---------- 阅读材料 ----------

Linux内核监控与攻防应用笔记

这篇文章主要参考了Linux 内核监控在 Android 攻防中的应用，自用笔记

Kernel Tracing System 101²¶

之前听说过很多内核中的监控方案，包括 strace，ltrace，kprobes，jprobes、uprobe、eBPF、tracefs、systemtab 等等，到底他们之间的的关系是什么，分别都有什么用呢。以及他们后续能否被用来作为攻防的输入。根据这篇文章¹中的介绍，我们可以将其分为三个部分：

数据源: 根据监控数据的来源划分，包括探针和断点两类
采集机制: 根据内核提供给用户态的原始事件回调接口进行划分
前端: 获取和解析监控事件数据的用户工具

在开始介绍之前，先来看看我们能在内核监控到什么？

系统调用
Linux 内核函数调用（例如，TCP 堆栈中的哪些函数正在被调用？）
用户空间函数调用（malloc 是否被调用？）
用户空间或内核中的自定义“事件”

以上这些都是可能实现的，但是事实上追踪这些也是非常复杂的，下面就来一一进行说明。

Data source：KProbes³⁴¶

KProbes 是 Linux 内核的一种调试机制，也可用于监视生产系统内的事件。简单来说，KProbes 可以实现动态内核的注入，基于中断的方法在任意指令中插入追踪代码，并且通过 pre_handler（探测前执行）/post_handler（探测后执行）/fault_handler 去接收回调。

---------- 数据清单 ----------

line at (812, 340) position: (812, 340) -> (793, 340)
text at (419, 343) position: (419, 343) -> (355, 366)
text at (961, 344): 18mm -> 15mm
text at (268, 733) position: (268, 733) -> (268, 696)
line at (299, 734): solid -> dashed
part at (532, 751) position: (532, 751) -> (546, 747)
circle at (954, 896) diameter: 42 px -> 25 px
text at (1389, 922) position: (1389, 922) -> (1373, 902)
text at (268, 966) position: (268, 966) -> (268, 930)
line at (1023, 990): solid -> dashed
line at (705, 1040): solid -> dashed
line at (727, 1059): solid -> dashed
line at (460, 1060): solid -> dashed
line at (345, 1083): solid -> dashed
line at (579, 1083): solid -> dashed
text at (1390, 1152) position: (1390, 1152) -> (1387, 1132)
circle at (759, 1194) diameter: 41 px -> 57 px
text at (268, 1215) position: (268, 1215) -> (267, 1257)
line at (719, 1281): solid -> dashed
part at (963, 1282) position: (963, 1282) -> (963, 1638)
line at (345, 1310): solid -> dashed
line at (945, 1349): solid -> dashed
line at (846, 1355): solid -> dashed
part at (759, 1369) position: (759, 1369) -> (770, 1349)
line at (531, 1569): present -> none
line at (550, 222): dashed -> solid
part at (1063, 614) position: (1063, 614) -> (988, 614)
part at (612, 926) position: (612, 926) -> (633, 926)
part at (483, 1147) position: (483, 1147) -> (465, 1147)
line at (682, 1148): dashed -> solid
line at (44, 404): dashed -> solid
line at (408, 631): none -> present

----------

[操作说明]
1. 阅读材料把内核监控方案分成了哪三个部分？
2. 请把阅读材料中从“数据源: 根据监控数据的来源划分，包括探针和断点两类”一直到“以上这些都是可能实现的，但是事实上追踪这些也是非常复杂的，下面就来一一进行说明。”的文字一字不差地抄录下来。

[参考答案]
1. 数据源、采集机制和前端。

2.
数据源: 根据监控数据的来源划分，包括探针和断点两类
采集机制: 根据内核提供给用户态的原始事件回调接口进行划分
前端: 获取和解析监控事件数据的用户工具

在开始介绍之前，先来看看我们能在内核监控到什么？

系统调用
Linux 内核函数调用（例如，TCP 堆栈中的哪些函数正在被调用？）
用户空间函数调用（malloc 是否被调用？）
用户空间或内核中的自定义“事件”

以上这些都是可能实现的，但是事实上追踪这些也是非常复杂的，下面就来一一进行说明。